Tumor-targeting Cu2+/IR820-rich nanozymes to exert photothermal-reinforced reactive oxygen species production and dual glutathione scavenging for synergistic cancer therapy

Despite the remarkable progress in Reactive Oxygen Species (ROS)-mediated tumor treatment based on catalytic therapy and photodynamic therapy, the high intracellular glutathione (GSH) level, low Fenton reaction efficacy, and poor tumor targeting of small-molecule photosensitizers largely restrict the ROS-based antitumor effect. To overcome these challenges in better tumor treatment, versatile tumor-targeting nanozymes capable of conducting photothermal-reinforced GSH consumption and ROS production were fabricated through the incorporation of Cu²⁺ ions and IR820 with hyaluronic acid (HA)-decorated polydopamine (PDA) nanoparticles. The resulting HA-coated Cu²⁺/IR820@PDA (HCIP) nanozymes exhibited a solid-like spherical shape, sound colloidal dispersion, acid-activated Cu²⁺ and IR820 release.
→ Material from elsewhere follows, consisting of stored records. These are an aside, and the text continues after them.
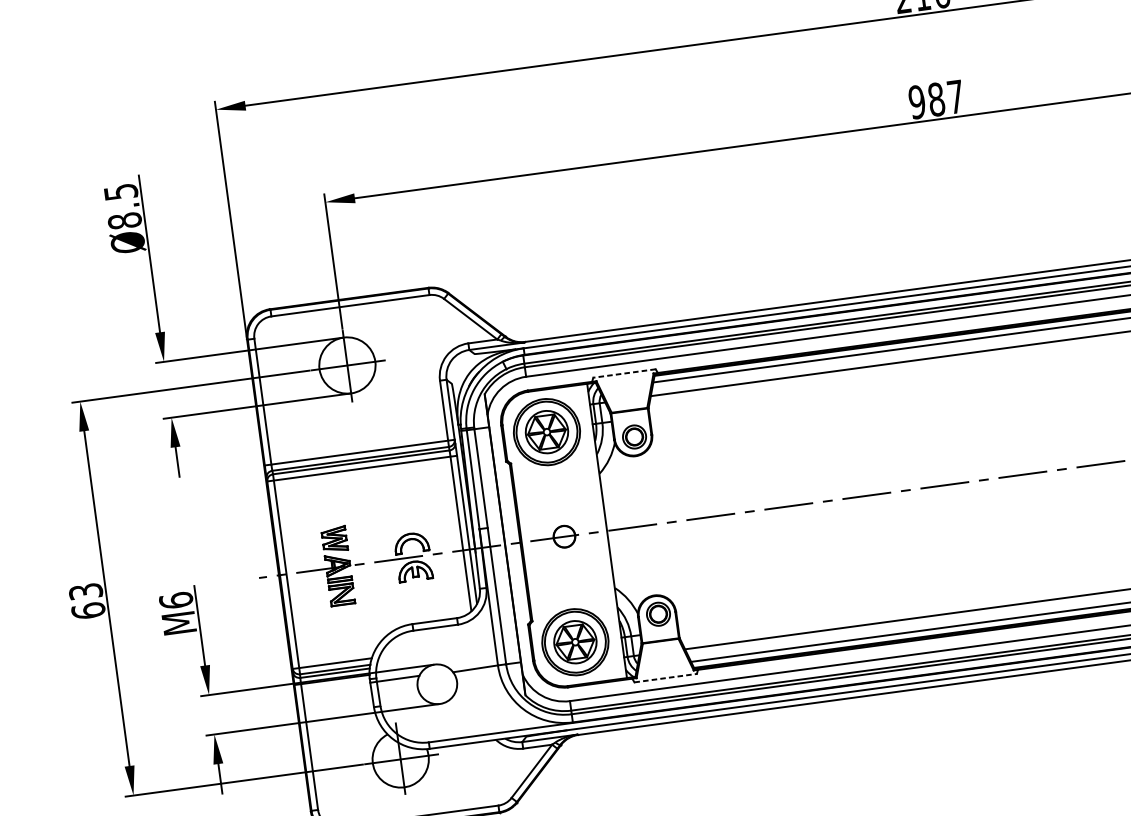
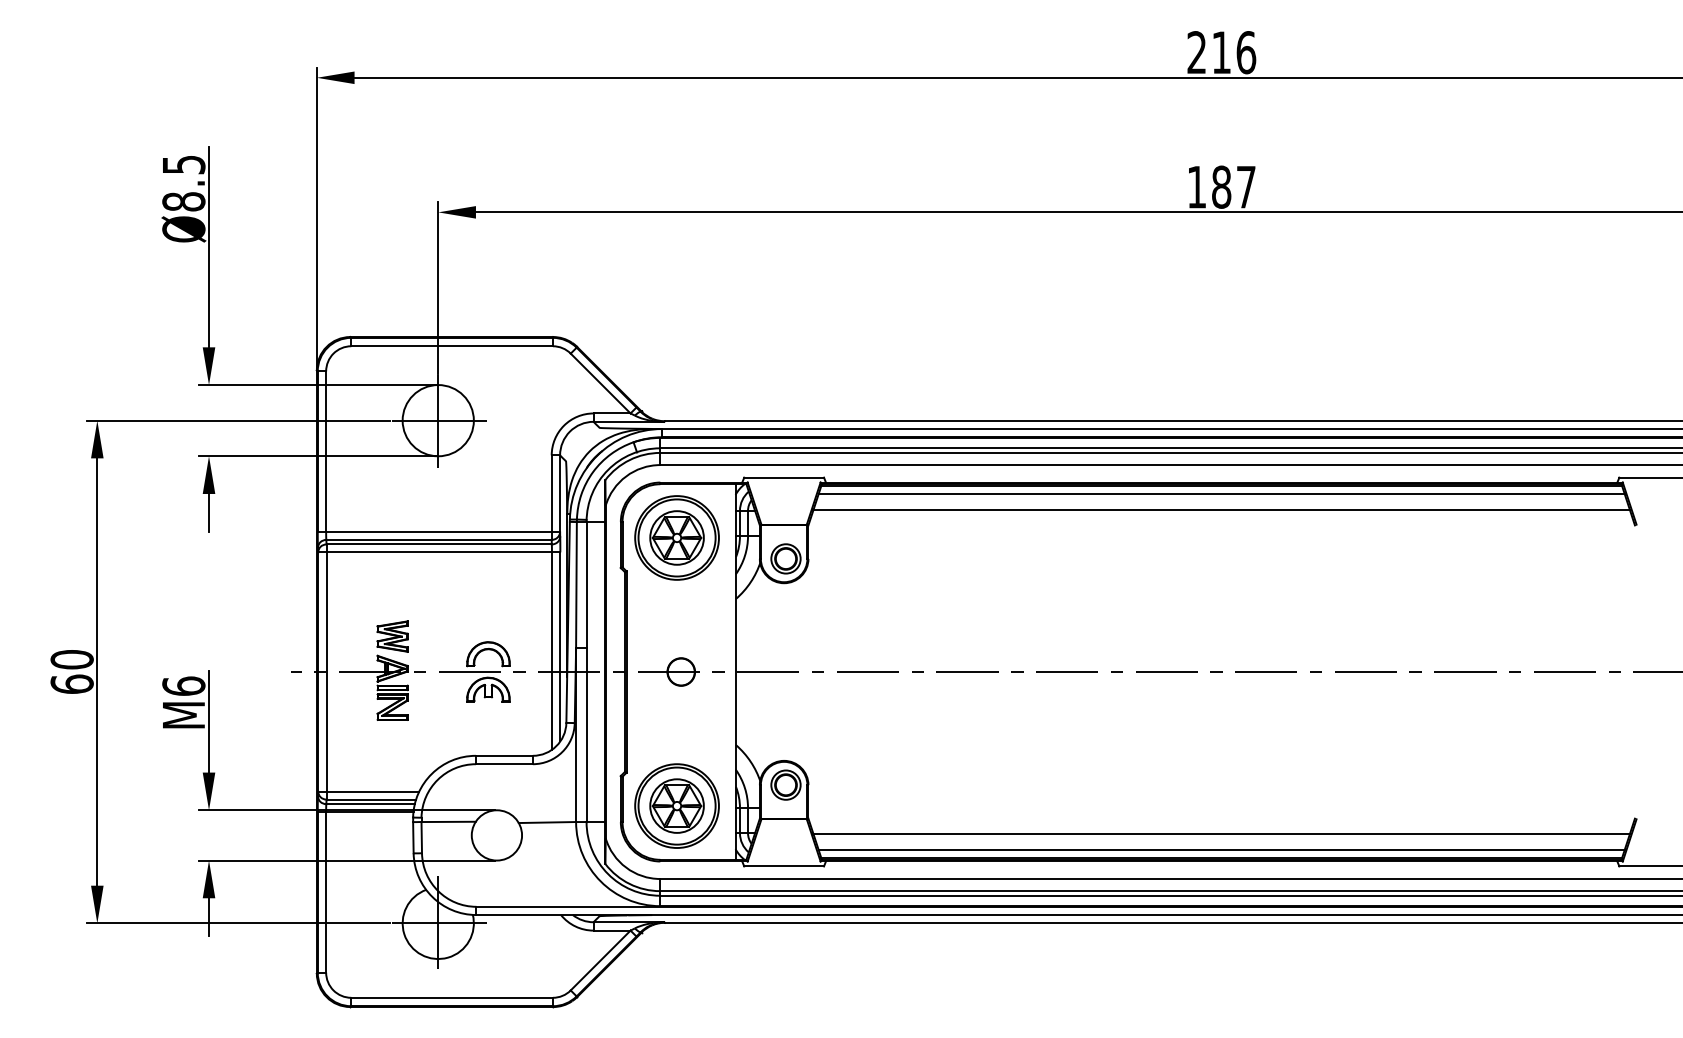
text: (916, 101) -> (1196, 186), 987 -> 187
line: (624, 373) -> (784, 477), dashed -> solid
text: (85, 591) -> (71, 659), 63 -> 60
line: (665, 678) -> (784, 866), dashed -> solid

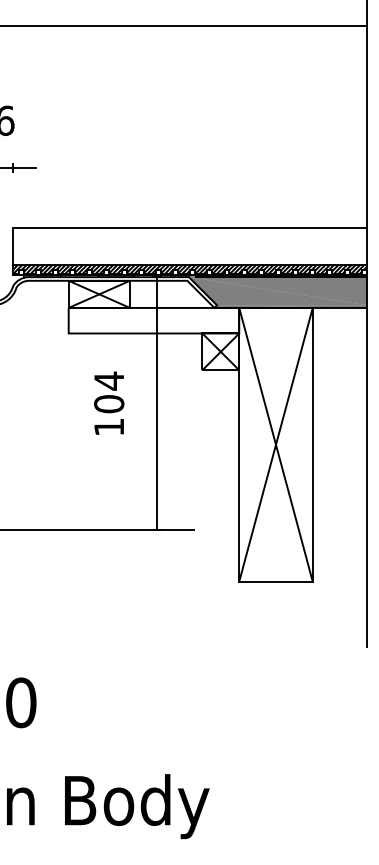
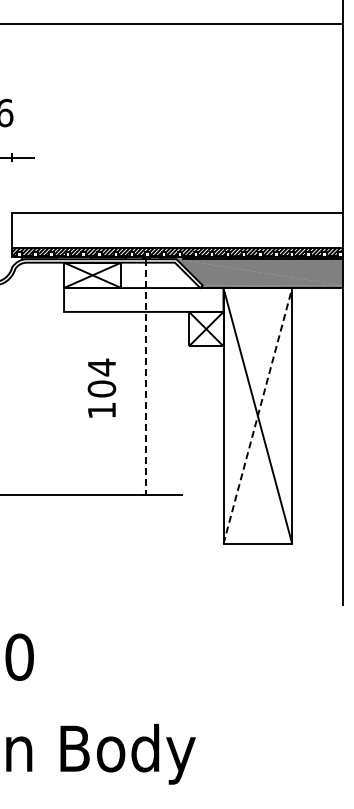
text: (108, 402) -> (101, 387), moved
line: (156, 403) -> (146, 377), solid -> dashed
line: (275, 445) -> (257, 416), solid -> dashed

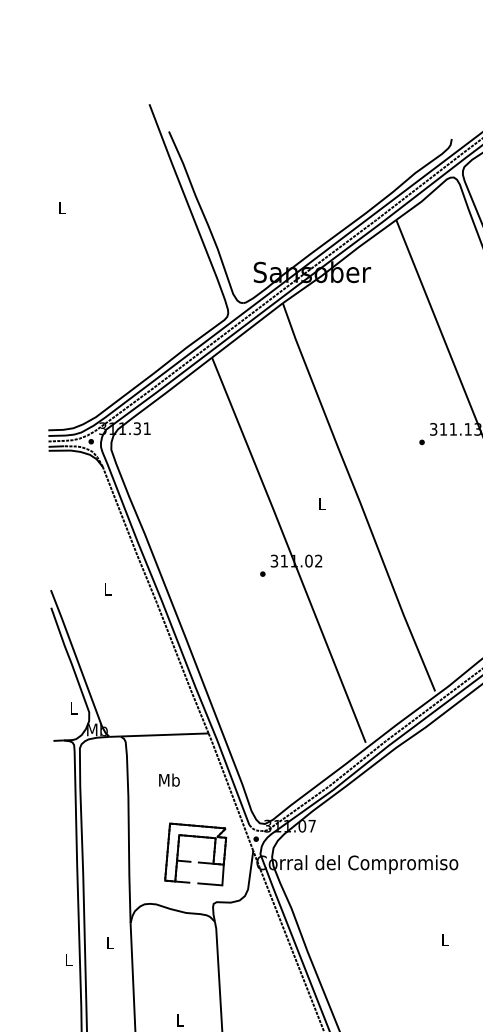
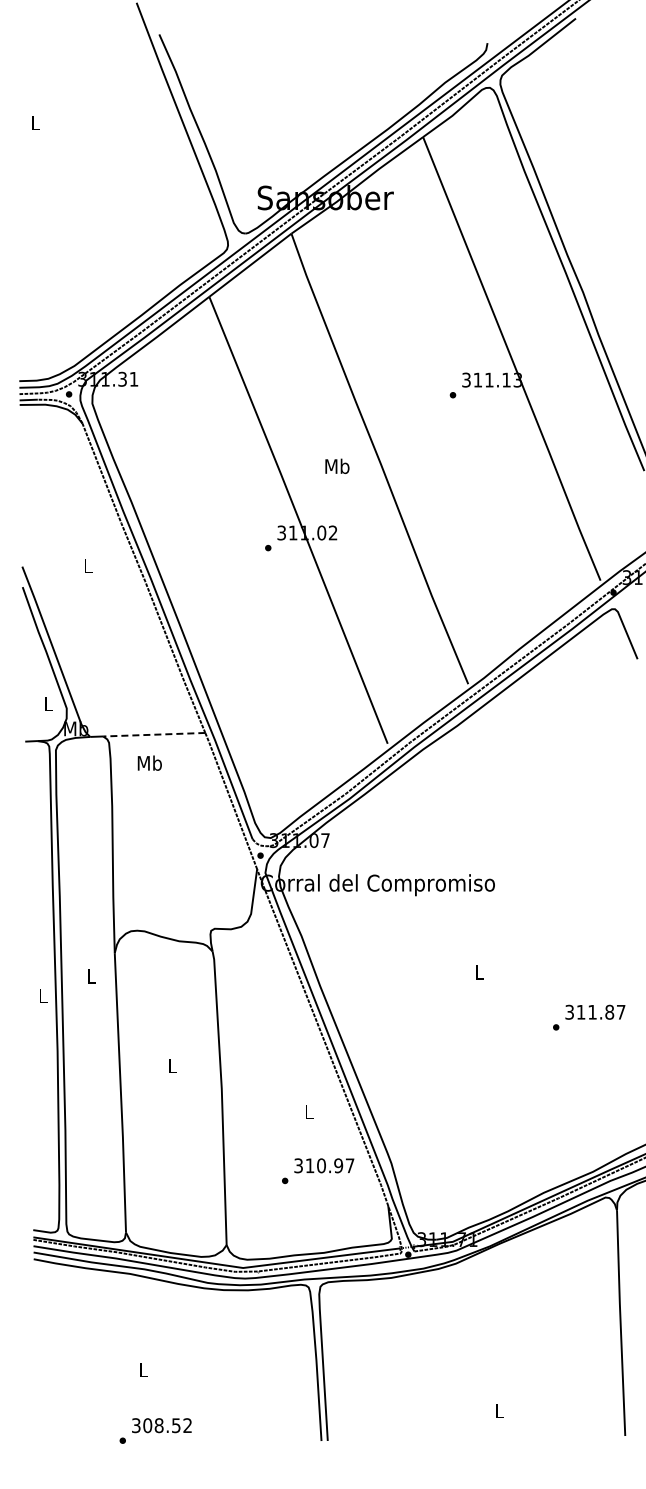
text: (322, 503) -> (337, 466), L -> Mb
line: (163, 734) -> (153, 734), solid -> dashed
text: (169, 779) -> (149, 762), moved
part: (198, 861) -> (193, 881), removed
These nanozymes not only showed outstanding photothermal conversion efficiency (42.5 %), photothermal-enhanced PDA/Cu²⁺-elicited dual-mode GSH depletion and Cu²⁺-mediated hydroxyl radical (･OH) production, but also produced sufficient singlet oxygen (¹O₂) via IR820-based photodynamic effect. After being internalized by CT26 colon Cancer cells via CD44-mediated endocytosis, the HCIP nanozymes efficiently depleted endogenous GSH and generated massive ROS comprising ･OH and ¹O₂ as well as hyperthermia under near-infrared (NIR) laser irradiation, thereby promoting Apoptosis and Ferroptosis via mitochondrial damage and lipid peroxidation. Notably, the in vivo studies showed that the HCIP nanozymes effectively accumulated at the CT26 tumor sites and inhibited tumor growth and splenomegaly upon photothermal-boosted ROS-mediated Anticancer efficacy combined with Ferroptosis without severe side effects. This work provides a new strategy for the design of dual-mode GSH-depleting and ROS-producing nanozymes to realize synergistic tumor treatment.

Cu(2+) ions; Dual GSH depletion; IR820; Photothermal-boosted ROS production; ROS-mediated tumor treatment; Tumor-targeting nanozymes.